Problem details
In the records below, find the line containing "Über Lampenwelt.de"; restate it and every later line word for word, through the last.

Stored items
※ ※ ※
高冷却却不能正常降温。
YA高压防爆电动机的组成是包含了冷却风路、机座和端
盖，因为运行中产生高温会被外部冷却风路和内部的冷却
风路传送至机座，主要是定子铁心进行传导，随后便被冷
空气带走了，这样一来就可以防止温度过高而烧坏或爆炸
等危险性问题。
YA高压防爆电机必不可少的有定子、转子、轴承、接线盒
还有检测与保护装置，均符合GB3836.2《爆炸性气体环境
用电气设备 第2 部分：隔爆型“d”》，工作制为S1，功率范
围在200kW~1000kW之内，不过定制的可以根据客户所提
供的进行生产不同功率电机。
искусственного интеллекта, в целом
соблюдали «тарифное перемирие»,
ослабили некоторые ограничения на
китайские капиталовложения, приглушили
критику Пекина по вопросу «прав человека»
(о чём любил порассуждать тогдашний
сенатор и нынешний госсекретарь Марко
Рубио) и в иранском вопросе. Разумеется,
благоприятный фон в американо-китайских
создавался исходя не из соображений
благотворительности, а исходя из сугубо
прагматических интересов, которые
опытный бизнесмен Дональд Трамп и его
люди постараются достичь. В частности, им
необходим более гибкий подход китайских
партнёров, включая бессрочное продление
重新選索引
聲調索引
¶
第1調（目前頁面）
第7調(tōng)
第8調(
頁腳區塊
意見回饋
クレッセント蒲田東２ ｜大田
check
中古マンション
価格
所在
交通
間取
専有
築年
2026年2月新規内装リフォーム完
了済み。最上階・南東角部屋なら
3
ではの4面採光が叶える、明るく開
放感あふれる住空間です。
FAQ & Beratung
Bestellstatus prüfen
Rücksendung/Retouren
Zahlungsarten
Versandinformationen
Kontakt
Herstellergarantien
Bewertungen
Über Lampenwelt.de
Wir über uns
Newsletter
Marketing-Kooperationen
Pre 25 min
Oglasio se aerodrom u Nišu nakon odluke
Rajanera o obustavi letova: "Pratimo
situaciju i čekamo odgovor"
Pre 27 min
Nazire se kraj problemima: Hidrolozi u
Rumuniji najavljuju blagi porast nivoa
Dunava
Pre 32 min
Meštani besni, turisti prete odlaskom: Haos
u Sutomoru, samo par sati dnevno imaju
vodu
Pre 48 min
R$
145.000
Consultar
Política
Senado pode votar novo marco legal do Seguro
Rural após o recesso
※ ※ ※
Solution to the problem
Über Lampenwelt.de
Wir über uns
Newsletter
Marketing-Kooperationen
Pre 25 min
Oglasio se aerodrom u Nišu nakon odluke
Rajanera o obustavi letova: "Pratimo
situaciju i čekamo odgovor"
Pre 27 min
Nazire se kraj problemima: Hidrolozi u
Rumuniji najavljuju blagi porast nivoa
Dunava
Pre 32 min
Meštani besni, turisti prete odlaskom: Haos
u Sutomoru, samo par sati dnevno imaju
vodu
Pre 48 min
R$
145.000
Consultar
Política
Senado pode votar novo marco legal do Seguro
Rural após o recesso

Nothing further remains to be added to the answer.